These steps mirror the example’s README.md. Run them from <repo>/chia
unless noted. Because the synthesis tool (we used Cadence Genus on the open-source
Sky130 PDK) and its collateral are commercial, you must supply your own vlsi
synthesis worker.
1. Head conda env — only the head needs it; workers get chia via Ray
py_modules and the cluster’s Docker images. The env is named timing_loop;
fill in its - -e /path/to/chia line with your checkout first:
conda env create -f examples/timing_opt/env.yml
conda activate timing_loop
2. Fill in the stubs — the example ships obvious placeholders
(/path/to/…, CHANGE_ME_…, ${VAR}) you must replace before the flow
runs end-to-end. See the Paths to fill in checklist in the README; the key
ones are the synthesis-tool binary and PDK collateral in
sky130_vlsi/tools-chia.yml, the timing-report relpaths and collateral paths in
constants.py (or the matching TIMING_OPT_* env vars), and the head IP, EC2
key, and vlsi worker in timing_cluster.yaml.

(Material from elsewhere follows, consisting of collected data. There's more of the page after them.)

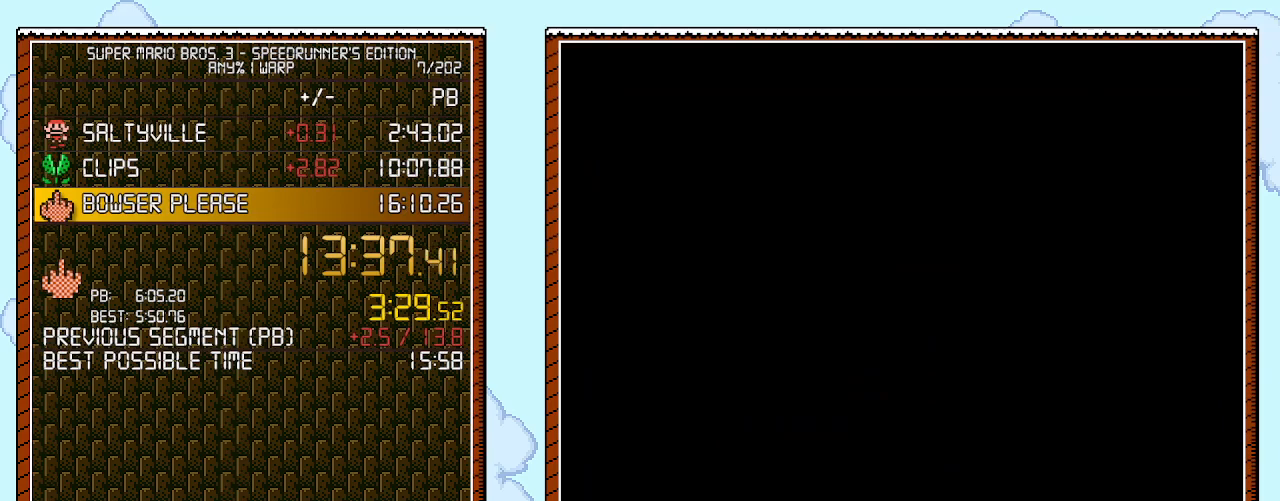
{"buttons": ["B", "DPAD_RIGHT"], "events": [[217, "A", "down"], [267, "A", "up"], [267, "B", "down"], [267, "DPAD_RIGHT", "down"]]}
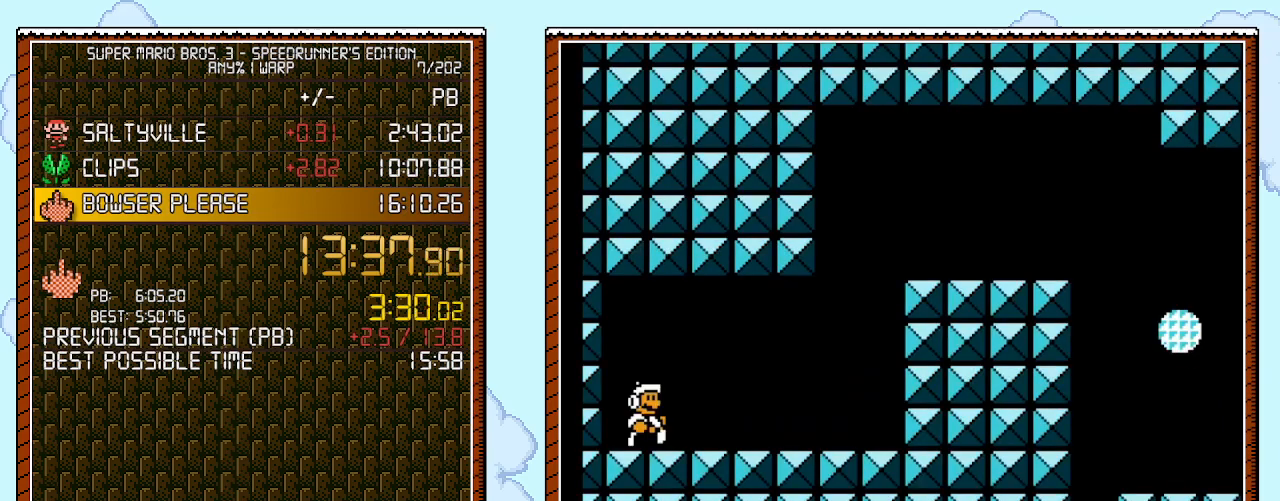
{"buttons": ["B", "DPAD_RIGHT"], "events": []}
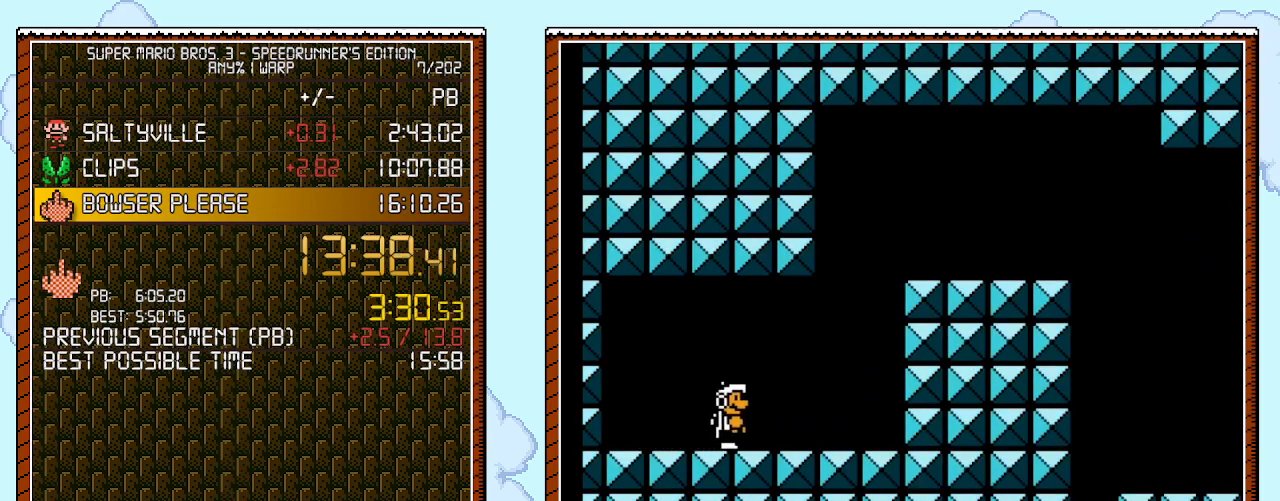
{"buttons": ["A", "B", "DPAD_RIGHT"], "events": [[150, "A", "down"]]}
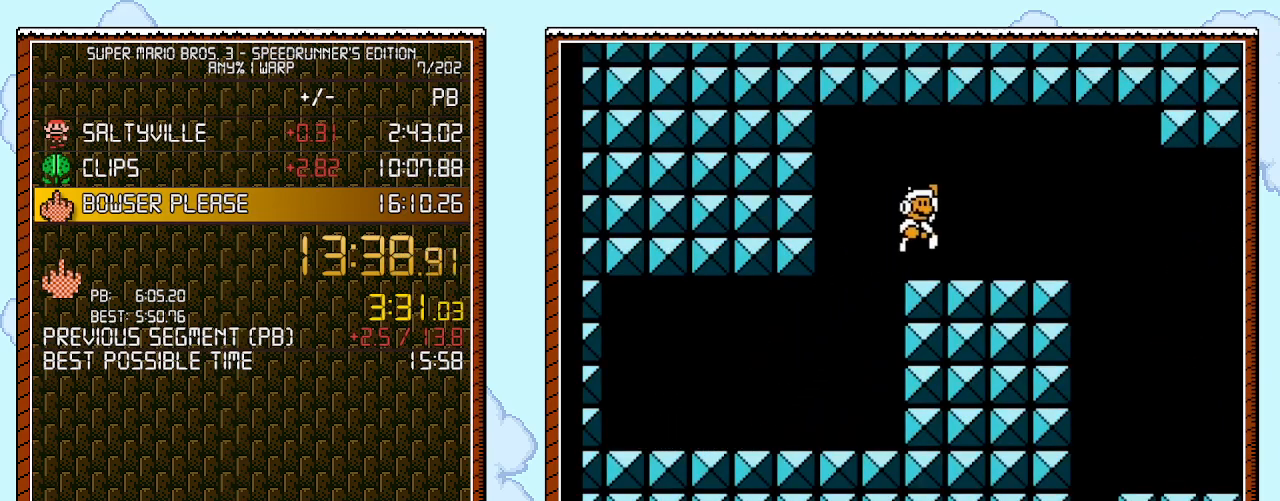
{"buttons": ["B", "DPAD_UP", "DPAD_RIGHT"], "events": [[50, "A", "up"], [500, "DPAD_UP", "down"]]}
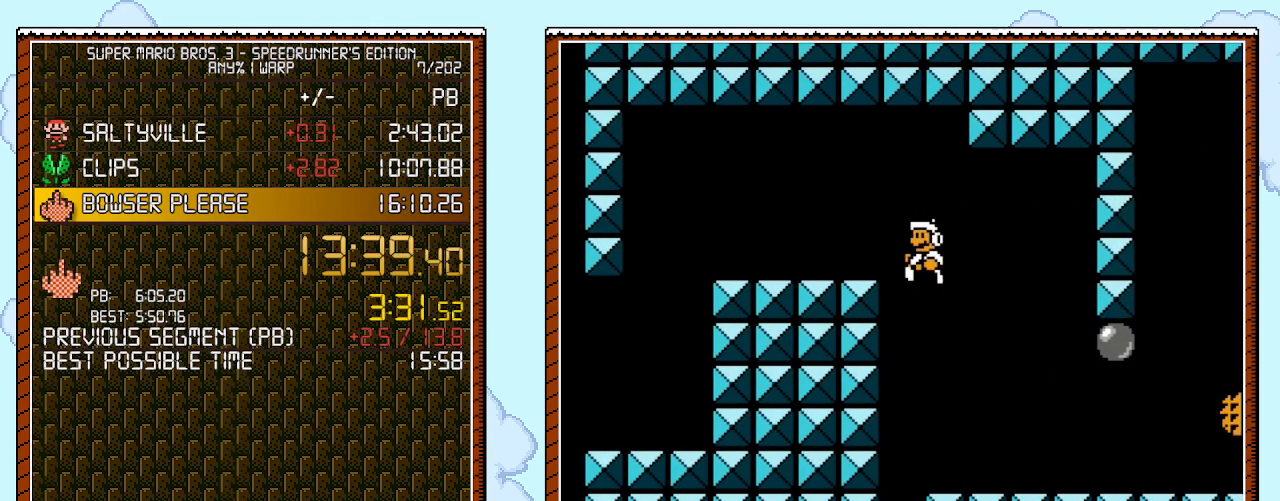
{"buttons": ["A", "B", "DPAD_DOWN"], "events": [[17, "DPAD_LEFT", "down"], [17, "DPAD_RIGHT", "up"], [117, "DPAD_UP", "up"], [183, "DPAD_LEFT", "up"], [433, "DPAD_DOWN", "down"], [500, "A", "down"]]}
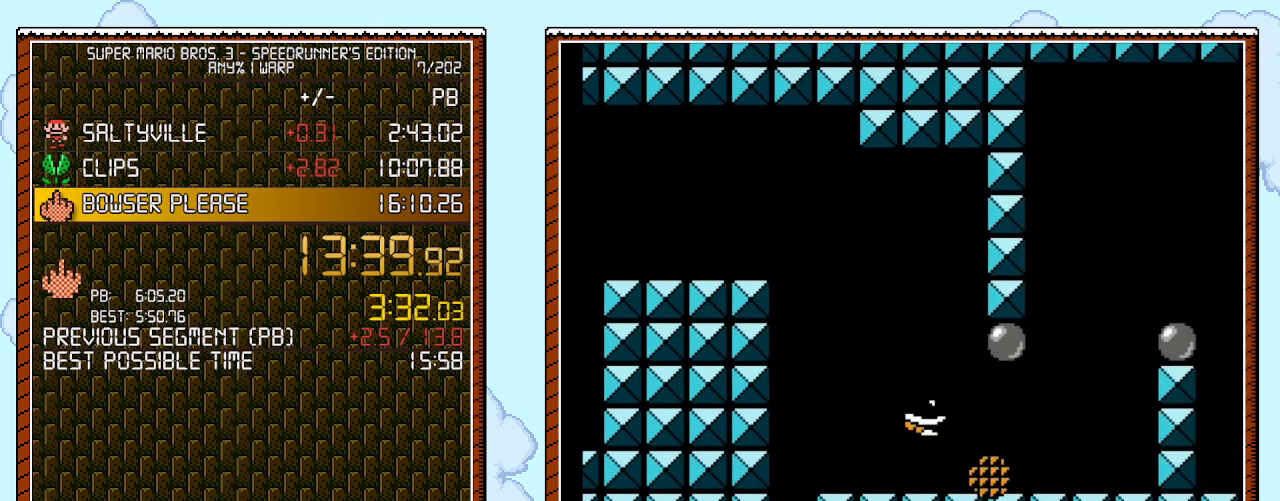
{"buttons": ["B", "DPAD_DOWN"], "events": [[67, "DPAD_DOWN", "up"], [83, "A", "up"], [117, "DPAD_RIGHT", "down"], [183, "DPAD_RIGHT", "up"], [367, "DPAD_RIGHT", "down"], [500, "DPAD_DOWN", "down"], [500, "DPAD_RIGHT", "up"]]}
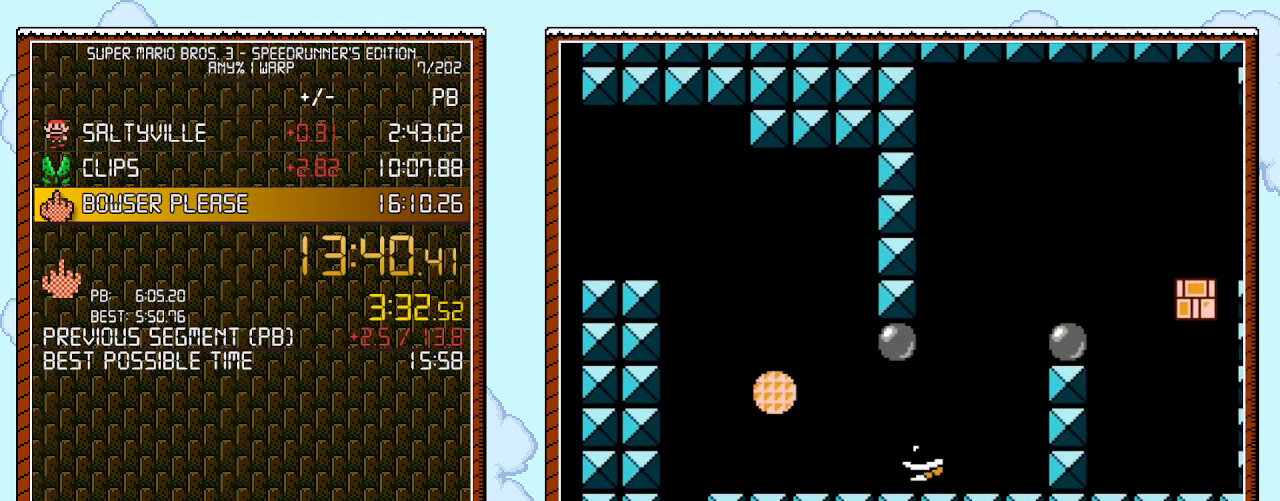
{"buttons": ["B", "DPAD_RIGHT"], "events": [[50, "A", "down"], [117, "DPAD_DOWN", "up"], [183, "DPAD_DOWN", "down"], [217, "DPAD_DOWN", "up"], [217, "DPAD_RIGHT", "down"], [367, "DPAD_UP", "down"], [467, "A", "up"], [467, "DPAD_UP", "up"]]}
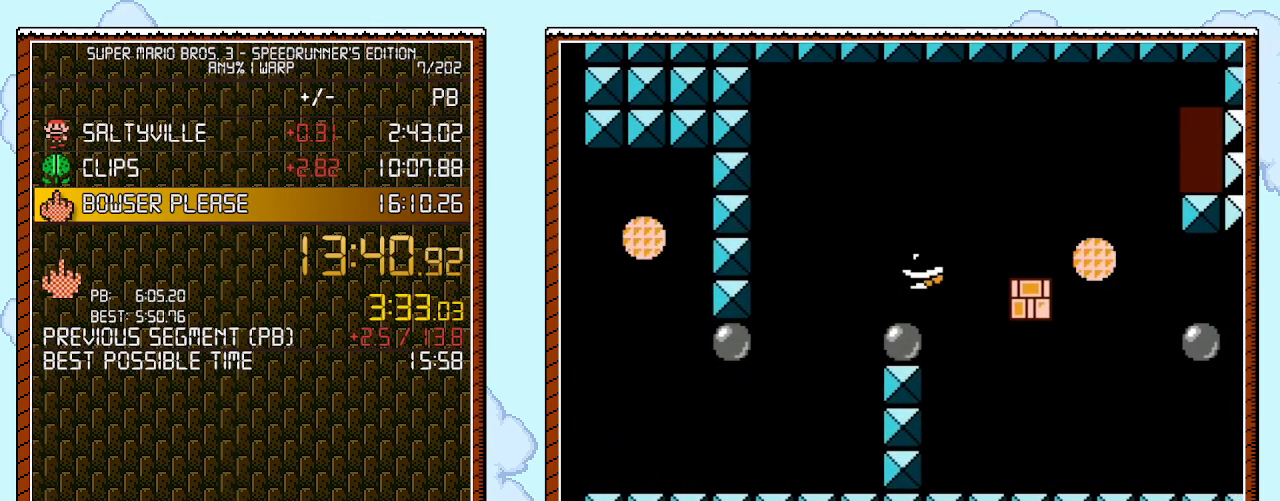
{"buttons": ["B", "DPAD_RIGHT"], "events": [[50, "DPAD_UP", "down"], [83, "DPAD_RIGHT", "up"], [117, "DPAD_LEFT", "down"], [117, "DPAD_UP", "up"], [250, "DPAD_LEFT", "up"], [250, "DPAD_RIGHT", "down"]]}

3. Benchmarks — fetch the Verilator test binaries (the suite reads
asmtests/ and embench/; dramsim_ini/ ships alongside):
git submodule update --init examples/timing_opt/verilatorbins
4. Bring up the cluster — chia up expands ${HEAD_IP}, ${USER}
The reference topology is seven workers
(2 verilator_run + 2 chisel_build + 1 llm + 2 vlsi):
export HEAD_IP=10.0.0.10
chia up examples/timing_opt/timing_cluster.yaml
The first bring-up is slow — it pulls the large Chipyard / Verilator images. See Cluster Configuration Reference for the full schema.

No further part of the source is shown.